I've come up with the following so far:
- The concept of an event is something which has "when, where, and what"-ness. Other properties of events such as significance and who-reported-it are trivial. The key bits are when the event occurred, where it occurred, and what the event was.
- Software logs happen to have these three key properties. Put simply: store it in a database that lets you search over a range of times and you have yourself a time machine.
- Couple this with visualizations and statistical analysis. Trends are important. Automatic novelty detection is important.
- Trends can be seen by viewing data over time - whether visual or formulaic (though the former is easier for Joe Average to see).

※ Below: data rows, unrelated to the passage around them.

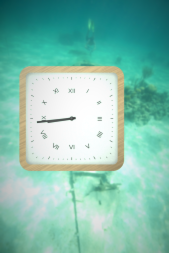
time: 8:44
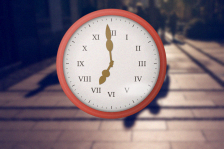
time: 6:59
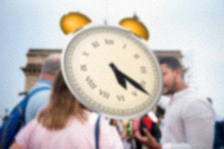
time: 5:22
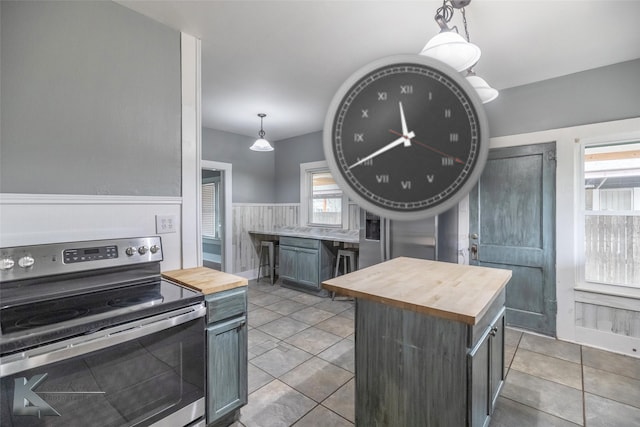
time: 11:40:19
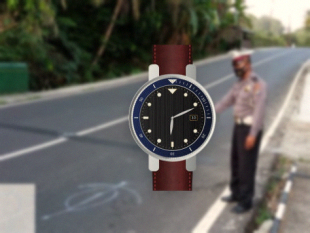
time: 6:11
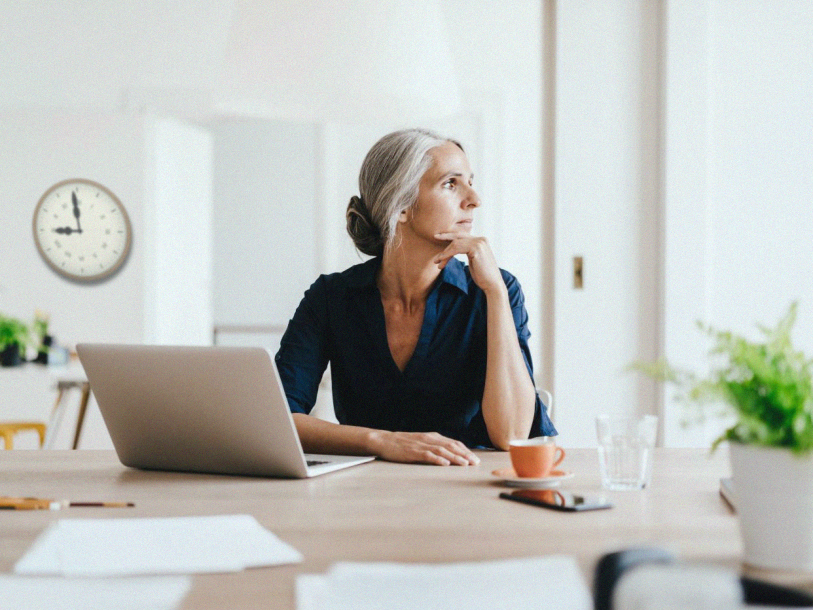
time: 8:59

An example trend would be showing a gradual increase in disk usage over a period of time.
- Novelty detection can occur a number of ways. Something as simple as a homoskedasticity test could show if data were "normal" - though homoskedasticity only works well for linear models, iirc. I am not a statistician.
- Trend calculation can provide useful models predicting resource exhaustion, MTBNF, and other important data.

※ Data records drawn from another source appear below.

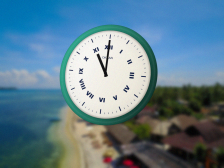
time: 11:00
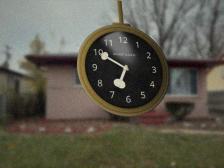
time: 6:50
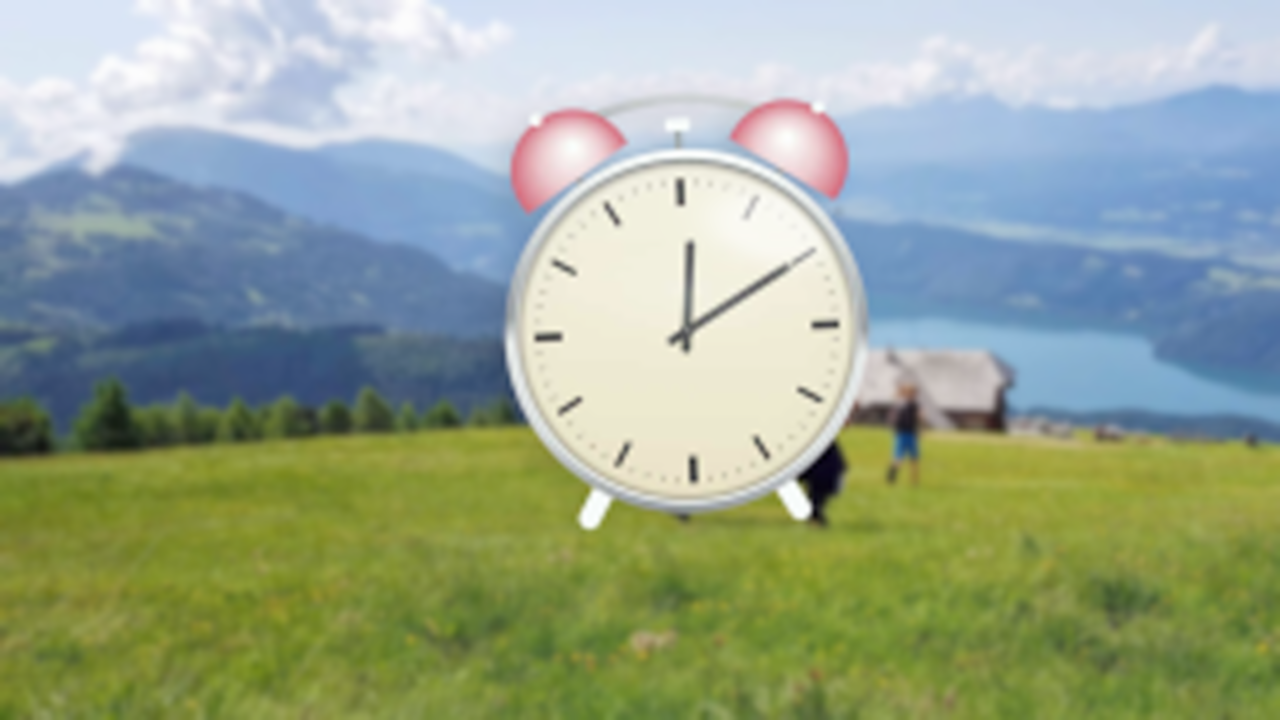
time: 12:10
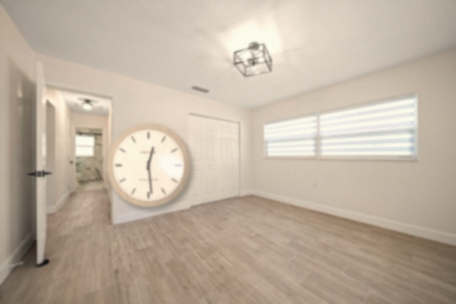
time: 12:29
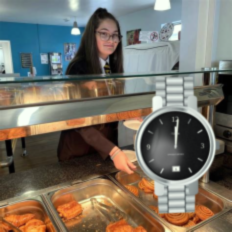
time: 12:01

- Novelty detection aids in fire fighting and post-hoc "Oops it's broken" forensics.
The overall goal of this is to somewhat automate problem detection and significantly aid in problem cause/effect searching.
The eventdb system will likely support many interfaces:
- syslog - hosts can log directly to eventdb
- command line - scriptably/manually push data to the eventdb
- generic numeric data input - a lame frontend to rrdtool, perhaps
This sort of trend and novelty mapping would be extremely useful in a production software environment to compare configuration or software changes. That is, last month's syscall averages might be much lower than this months - and perhaps the only change was a configuration file change or new software being pushed to production. You would be able to track the problem back to when it first showed up - hopefully correllating to some change that was known about. After all, the first step in solving a problem is knowing of its existence.
My experience with data analysis techniques is not extensive. So I wouldn't expect the data analysis tools in the prototype to sport anything fancy.
I need more hours in a day! Oh well, back to doing homework. Hopefully I'll have some time to prototype something soon.